Localization and Ballistic Diffusion for the Tempered Fractional Brownian–Langevin Motion

Abstract

This paper discusses the tempered fractional Brownian motion (tfBm), its ergodicity, and the derivation of the corresponding Fokker–Planck equation. Then we introduce the generalized Langevin equation with the tempered fractional Gaussian noise for a free particle, called tempered fractional Langevin equation (tfLe). While the tfBm displays localization diffusion for the long time limit and for the short time its mean squared displacement (MSD) has the asymptotic form \(t^{2H},\) we show that the asymptotic form of the MSD of the tfLe transits from \(t^2\) (ballistic diffusion for short time) to \(t^{2-2H},\) and then to \(t^2\) (again ballistic diffusion for long time). On the other hand, the overdamped tfLe has the transition of the diffusion type from \(t^{2-2H}\) to \(t^2\) (ballistic diffusion). The tfLe with harmonic potential is also considered.

Material provided —
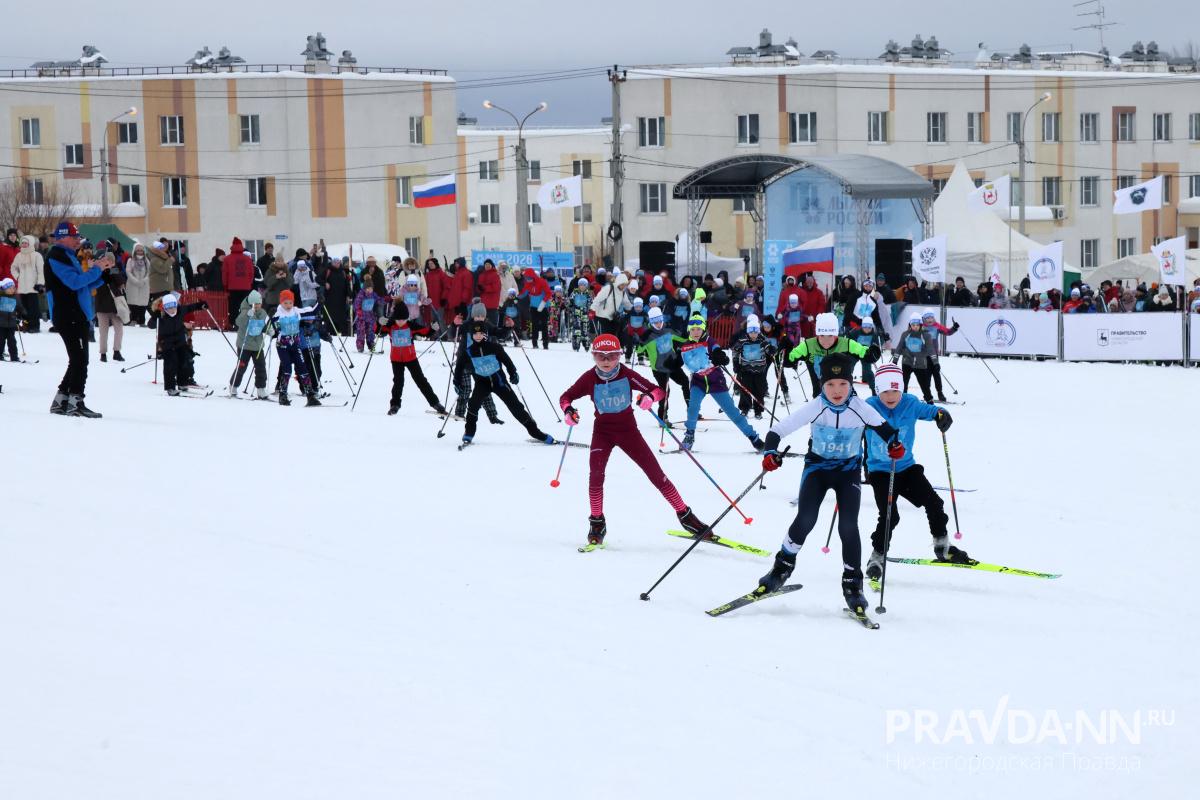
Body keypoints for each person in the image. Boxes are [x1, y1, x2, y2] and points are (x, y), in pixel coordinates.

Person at [756, 354, 902, 617]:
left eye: (843, 384)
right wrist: (770, 452)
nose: (837, 391)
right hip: (818, 470)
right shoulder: (816, 406)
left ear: (851, 384)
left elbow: (888, 431)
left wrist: (894, 444)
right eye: (831, 385)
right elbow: (777, 431)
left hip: (847, 473)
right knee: (806, 518)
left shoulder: (859, 407)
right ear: (822, 385)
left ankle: (852, 583)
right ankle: (781, 568)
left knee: (848, 526)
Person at [559, 333, 712, 549]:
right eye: (600, 356)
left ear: (619, 356)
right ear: (593, 356)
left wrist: (649, 398)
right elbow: (565, 397)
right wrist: (568, 410)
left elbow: (658, 390)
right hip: (602, 432)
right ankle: (597, 523)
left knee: (657, 475)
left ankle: (686, 516)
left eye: (611, 356)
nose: (606, 361)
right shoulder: (589, 378)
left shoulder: (627, 374)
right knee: (595, 477)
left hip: (628, 432)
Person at [862, 363, 969, 581]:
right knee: (890, 515)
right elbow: (852, 423)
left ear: (901, 389)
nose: (890, 396)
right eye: (884, 391)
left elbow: (930, 411)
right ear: (877, 391)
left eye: (895, 391)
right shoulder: (869, 406)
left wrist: (941, 413)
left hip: (906, 468)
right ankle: (877, 556)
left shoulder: (910, 403)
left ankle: (942, 546)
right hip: (880, 471)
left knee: (934, 503)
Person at [669, 314, 763, 452]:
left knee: (732, 412)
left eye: (698, 329)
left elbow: (717, 351)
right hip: (698, 382)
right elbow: (679, 361)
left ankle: (753, 437)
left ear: (703, 330)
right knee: (693, 408)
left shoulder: (709, 341)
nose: (696, 332)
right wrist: (671, 364)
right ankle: (689, 435)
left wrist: (720, 356)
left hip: (716, 382)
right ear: (689, 330)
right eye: (693, 329)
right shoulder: (685, 346)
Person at [455, 320, 553, 448]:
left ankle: (536, 432)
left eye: (481, 333)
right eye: (475, 334)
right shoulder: (468, 352)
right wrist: (457, 382)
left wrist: (513, 373)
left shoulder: (494, 347)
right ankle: (469, 433)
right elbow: (459, 367)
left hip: (499, 382)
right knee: (473, 405)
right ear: (471, 335)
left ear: (485, 334)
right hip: (482, 383)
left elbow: (507, 361)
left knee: (516, 407)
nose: (478, 336)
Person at [45, 221, 105, 417]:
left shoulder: (68, 256)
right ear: (62, 237)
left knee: (76, 360)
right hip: (68, 315)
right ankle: (75, 403)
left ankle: (61, 401)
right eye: (74, 237)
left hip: (75, 314)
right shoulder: (57, 256)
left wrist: (102, 273)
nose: (78, 240)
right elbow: (73, 283)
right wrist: (96, 269)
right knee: (80, 360)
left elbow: (82, 286)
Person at [378, 302, 448, 416]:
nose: (401, 322)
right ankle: (395, 405)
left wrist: (433, 328)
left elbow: (425, 332)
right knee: (398, 382)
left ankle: (435, 403)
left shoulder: (410, 326)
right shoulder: (390, 325)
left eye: (403, 319)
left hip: (411, 358)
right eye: (398, 320)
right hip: (396, 360)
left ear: (407, 318)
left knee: (421, 381)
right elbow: (378, 331)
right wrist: (379, 322)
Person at [787, 312, 875, 396]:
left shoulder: (844, 343)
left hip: (838, 380)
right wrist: (788, 354)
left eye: (830, 336)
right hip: (818, 381)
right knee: (819, 393)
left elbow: (860, 349)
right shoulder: (809, 344)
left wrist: (870, 353)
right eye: (822, 336)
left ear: (836, 335)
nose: (826, 341)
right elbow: (793, 354)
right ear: (817, 335)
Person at [636, 306, 692, 422]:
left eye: (660, 320)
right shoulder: (648, 335)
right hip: (659, 369)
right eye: (655, 321)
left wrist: (690, 334)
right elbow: (639, 350)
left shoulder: (668, 330)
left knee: (685, 381)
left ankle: (692, 410)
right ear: (651, 322)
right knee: (664, 392)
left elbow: (683, 339)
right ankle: (662, 417)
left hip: (672, 365)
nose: (658, 323)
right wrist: (638, 341)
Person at [452, 303, 504, 424]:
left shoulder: (487, 325)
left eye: (482, 316)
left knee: (484, 390)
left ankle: (492, 415)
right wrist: (455, 325)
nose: (479, 318)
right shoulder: (466, 325)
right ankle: (459, 413)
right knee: (465, 390)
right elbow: (452, 334)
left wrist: (507, 328)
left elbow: (499, 333)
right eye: (477, 316)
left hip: (480, 364)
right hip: (465, 362)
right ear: (473, 316)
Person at [271, 290, 321, 406]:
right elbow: (274, 326)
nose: (288, 306)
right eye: (285, 303)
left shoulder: (296, 311)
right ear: (281, 303)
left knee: (303, 369)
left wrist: (320, 302)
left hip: (295, 345)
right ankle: (283, 395)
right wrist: (273, 318)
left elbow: (312, 311)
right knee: (287, 369)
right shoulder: (278, 313)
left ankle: (310, 395)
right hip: (283, 346)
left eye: (290, 303)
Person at [155, 293, 209, 396]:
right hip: (168, 345)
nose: (172, 309)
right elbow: (150, 325)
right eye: (168, 307)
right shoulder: (161, 316)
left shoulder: (180, 310)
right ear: (164, 307)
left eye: (173, 306)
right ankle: (170, 387)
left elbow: (191, 307)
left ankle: (182, 383)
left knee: (185, 362)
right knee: (171, 365)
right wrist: (155, 315)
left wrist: (201, 305)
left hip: (180, 343)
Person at [729, 314, 774, 419]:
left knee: (759, 390)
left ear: (758, 331)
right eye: (751, 332)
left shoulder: (762, 340)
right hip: (746, 370)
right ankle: (745, 408)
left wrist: (772, 350)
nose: (753, 335)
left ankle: (758, 410)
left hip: (760, 370)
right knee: (745, 390)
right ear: (747, 331)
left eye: (755, 332)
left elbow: (769, 349)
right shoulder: (742, 341)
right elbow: (735, 352)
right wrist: (736, 364)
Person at [230, 290, 271, 399]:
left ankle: (261, 388)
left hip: (257, 346)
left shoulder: (263, 312)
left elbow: (264, 325)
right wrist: (246, 315)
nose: (256, 306)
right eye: (254, 304)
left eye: (258, 303)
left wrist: (269, 330)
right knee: (242, 367)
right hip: (244, 344)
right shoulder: (244, 311)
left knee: (261, 367)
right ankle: (233, 386)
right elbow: (238, 322)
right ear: (250, 304)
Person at [93, 250, 126, 363]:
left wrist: (112, 269)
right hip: (101, 305)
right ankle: (103, 353)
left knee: (119, 330)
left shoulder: (114, 270)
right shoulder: (96, 271)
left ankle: (117, 351)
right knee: (103, 331)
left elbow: (121, 282)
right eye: (106, 260)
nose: (108, 262)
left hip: (115, 306)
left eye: (111, 260)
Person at [920, 311, 960, 402]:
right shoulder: (921, 327)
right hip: (924, 356)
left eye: (931, 318)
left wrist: (954, 328)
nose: (929, 320)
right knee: (926, 375)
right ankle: (927, 393)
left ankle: (940, 392)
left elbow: (947, 332)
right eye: (927, 318)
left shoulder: (937, 326)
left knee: (936, 374)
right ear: (924, 319)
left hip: (934, 355)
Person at [896, 315, 937, 403]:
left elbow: (931, 349)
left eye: (917, 325)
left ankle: (929, 401)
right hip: (907, 362)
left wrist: (935, 362)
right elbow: (899, 347)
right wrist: (895, 360)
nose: (915, 327)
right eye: (913, 325)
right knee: (903, 383)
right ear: (910, 325)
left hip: (920, 363)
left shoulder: (926, 335)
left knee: (924, 384)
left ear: (921, 325)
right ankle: (902, 400)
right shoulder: (905, 334)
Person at [11, 234, 45, 332]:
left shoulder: (37, 255)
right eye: (22, 243)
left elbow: (41, 271)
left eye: (26, 243)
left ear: (30, 243)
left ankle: (35, 326)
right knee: (24, 307)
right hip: (22, 286)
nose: (24, 245)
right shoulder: (19, 255)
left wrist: (40, 283)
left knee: (33, 307)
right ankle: (26, 325)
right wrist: (18, 276)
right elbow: (13, 268)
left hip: (33, 286)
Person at [221, 237, 255, 328]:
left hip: (232, 287)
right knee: (245, 306)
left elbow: (225, 273)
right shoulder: (247, 259)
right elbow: (251, 273)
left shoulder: (227, 259)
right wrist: (249, 283)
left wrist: (225, 285)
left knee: (233, 307)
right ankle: (245, 323)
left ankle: (233, 323)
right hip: (245, 287)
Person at [519, 267, 552, 349]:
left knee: (544, 326)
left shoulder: (542, 282)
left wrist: (543, 303)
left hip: (543, 307)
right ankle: (534, 343)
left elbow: (548, 293)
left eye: (529, 278)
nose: (528, 279)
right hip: (533, 307)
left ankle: (545, 344)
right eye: (526, 278)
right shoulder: (527, 283)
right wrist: (515, 297)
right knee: (534, 325)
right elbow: (523, 293)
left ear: (533, 276)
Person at [849, 317, 884, 394]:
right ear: (862, 326)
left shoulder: (874, 335)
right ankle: (848, 386)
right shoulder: (855, 332)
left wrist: (883, 337)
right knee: (849, 368)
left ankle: (873, 388)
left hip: (866, 354)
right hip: (855, 353)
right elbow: (848, 340)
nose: (867, 329)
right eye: (865, 326)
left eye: (869, 327)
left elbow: (877, 345)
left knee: (868, 371)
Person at [146, 241, 176, 328]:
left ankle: (162, 323)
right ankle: (154, 323)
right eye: (162, 248)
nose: (164, 250)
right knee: (159, 306)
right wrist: (170, 261)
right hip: (159, 288)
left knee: (163, 306)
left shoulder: (162, 258)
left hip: (164, 287)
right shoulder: (155, 259)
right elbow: (162, 269)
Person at [353, 280, 380, 353]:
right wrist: (358, 310)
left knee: (370, 331)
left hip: (370, 316)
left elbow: (378, 300)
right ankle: (360, 346)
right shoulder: (361, 295)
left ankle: (371, 344)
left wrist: (385, 299)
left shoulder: (373, 295)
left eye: (371, 289)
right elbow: (356, 304)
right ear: (364, 288)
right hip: (361, 317)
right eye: (367, 288)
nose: (369, 290)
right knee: (361, 331)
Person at [568, 278, 594, 351]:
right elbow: (570, 300)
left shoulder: (587, 293)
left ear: (586, 286)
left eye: (584, 285)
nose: (582, 287)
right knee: (577, 328)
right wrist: (570, 305)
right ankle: (576, 342)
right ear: (578, 286)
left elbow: (591, 301)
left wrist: (590, 307)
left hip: (585, 313)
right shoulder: (575, 292)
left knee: (585, 328)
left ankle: (586, 342)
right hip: (576, 312)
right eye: (581, 285)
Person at [0, 278, 22, 361]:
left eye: (13, 288)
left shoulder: (16, 297)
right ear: (4, 289)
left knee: (12, 342)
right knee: (1, 341)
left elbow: (20, 308)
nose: (12, 290)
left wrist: (20, 316)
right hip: (1, 324)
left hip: (11, 324)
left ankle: (14, 356)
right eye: (10, 288)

Work instruction —
According to the abstract, what asymptotic form does the mean squared displacement of the tempered fractional Brownian motion take for short times?

Solution to this exercise —
t^(2H)